According to this documentation ( http://java.sun.com/docs/books/jls/third_edition/html/lexical.html , 3.10.6) an OctalEscape will be converted to an unicode character. Now I have the problem, that the following code will result in a 2 byte Unicode character with wrong informations.
for (byte b : "\222".getBytes()) {
System.out.format("%02x ", b);
}
The result is "c2 92". I was expacting only "92", because this would be the converted value from 222 octal to hex (92). If I test this with a character, the byte informations are correct.
System.out.format("%02x ", (byte)'\222');
The result is "92" for one byte" My default encoding is "UTF-8" on Linux with Java/c 1.6.0_18.
The background of my question is, that I'm looking for a method to convert an octal escaped string from the input encoding Cp1252 to UTF-8. This fails because of the conversion of an octal escaped string to 2 bytes.
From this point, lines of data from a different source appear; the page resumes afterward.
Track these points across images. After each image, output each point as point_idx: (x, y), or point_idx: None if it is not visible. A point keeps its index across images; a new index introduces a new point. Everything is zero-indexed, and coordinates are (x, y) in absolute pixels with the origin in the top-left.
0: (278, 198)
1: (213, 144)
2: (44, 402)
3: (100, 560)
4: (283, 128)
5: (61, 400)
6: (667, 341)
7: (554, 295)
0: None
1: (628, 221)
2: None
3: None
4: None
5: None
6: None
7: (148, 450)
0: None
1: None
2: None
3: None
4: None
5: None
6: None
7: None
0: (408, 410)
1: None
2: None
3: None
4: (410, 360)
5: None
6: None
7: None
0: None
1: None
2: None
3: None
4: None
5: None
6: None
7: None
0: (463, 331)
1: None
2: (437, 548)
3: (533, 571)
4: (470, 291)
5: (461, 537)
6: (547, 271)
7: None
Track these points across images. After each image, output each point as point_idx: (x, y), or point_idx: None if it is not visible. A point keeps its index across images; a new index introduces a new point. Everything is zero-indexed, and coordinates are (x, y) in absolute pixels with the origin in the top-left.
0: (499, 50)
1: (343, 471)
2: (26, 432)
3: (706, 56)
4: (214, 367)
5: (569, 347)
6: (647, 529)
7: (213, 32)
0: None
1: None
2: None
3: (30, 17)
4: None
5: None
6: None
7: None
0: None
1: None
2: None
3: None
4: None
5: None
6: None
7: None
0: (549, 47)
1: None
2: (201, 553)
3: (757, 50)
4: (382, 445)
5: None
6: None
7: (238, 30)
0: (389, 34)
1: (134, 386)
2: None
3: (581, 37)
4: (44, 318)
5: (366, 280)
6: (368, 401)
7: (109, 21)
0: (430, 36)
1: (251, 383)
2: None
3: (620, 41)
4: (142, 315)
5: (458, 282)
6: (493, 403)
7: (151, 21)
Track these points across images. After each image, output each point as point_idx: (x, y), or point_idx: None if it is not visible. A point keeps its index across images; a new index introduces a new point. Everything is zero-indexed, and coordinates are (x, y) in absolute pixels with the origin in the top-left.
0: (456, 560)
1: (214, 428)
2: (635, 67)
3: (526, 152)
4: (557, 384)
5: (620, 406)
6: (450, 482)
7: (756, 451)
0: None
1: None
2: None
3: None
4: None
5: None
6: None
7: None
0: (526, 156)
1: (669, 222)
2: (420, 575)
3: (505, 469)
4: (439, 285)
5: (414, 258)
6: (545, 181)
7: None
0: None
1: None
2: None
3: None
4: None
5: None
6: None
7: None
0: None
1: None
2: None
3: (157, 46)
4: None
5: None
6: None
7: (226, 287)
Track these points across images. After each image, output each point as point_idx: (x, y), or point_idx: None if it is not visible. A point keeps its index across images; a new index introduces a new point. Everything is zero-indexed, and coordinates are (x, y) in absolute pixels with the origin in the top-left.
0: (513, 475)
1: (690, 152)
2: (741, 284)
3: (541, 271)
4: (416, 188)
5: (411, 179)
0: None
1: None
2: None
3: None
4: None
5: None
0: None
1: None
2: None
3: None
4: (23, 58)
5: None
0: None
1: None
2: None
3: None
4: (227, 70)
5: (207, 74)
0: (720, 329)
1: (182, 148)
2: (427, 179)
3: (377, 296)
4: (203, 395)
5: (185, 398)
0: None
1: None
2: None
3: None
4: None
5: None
Does somebody know why there is always an extra byte "c2" been added to the char array? A simple count shows, that there is only one character in the array.
System.out.println("\222".toCharArray().length); // will result in "1"
Thank you for your hints.
Update: As BalusC mentioned the octal escaped value is interpreted as UTF-8 value, which yield the problem. As long as this value is saved in the source code (UTF-8) I have no possibility to read in this string with an other encoding. I'm right? If I read an Cp1252 encoded file, I have to declare the charset of the InputReader with the correct charset and do an encoding to UTF-8 to process and save the read content as UTF-8.